Problem: Each line from the one containing "- then store all three points" to the end of the records below should be restated word for word; please leave out all other lines.

Stored items from a collection:
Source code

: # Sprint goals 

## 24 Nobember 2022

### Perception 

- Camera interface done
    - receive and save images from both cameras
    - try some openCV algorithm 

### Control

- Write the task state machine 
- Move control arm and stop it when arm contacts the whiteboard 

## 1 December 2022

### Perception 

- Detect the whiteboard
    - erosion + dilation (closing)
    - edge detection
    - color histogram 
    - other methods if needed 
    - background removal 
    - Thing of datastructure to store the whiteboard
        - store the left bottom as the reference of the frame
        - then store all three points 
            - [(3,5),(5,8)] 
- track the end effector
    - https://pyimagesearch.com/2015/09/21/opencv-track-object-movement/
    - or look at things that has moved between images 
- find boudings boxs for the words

Task answer:
        - then store all three points 
            - [(3,5),(5,8)] 
- track the end effector
    - https://pyimagesearch.com/2015/09/21/opencv-track-object-movement/
    - or look at things that has moved between images 
- find boudings boxs for the words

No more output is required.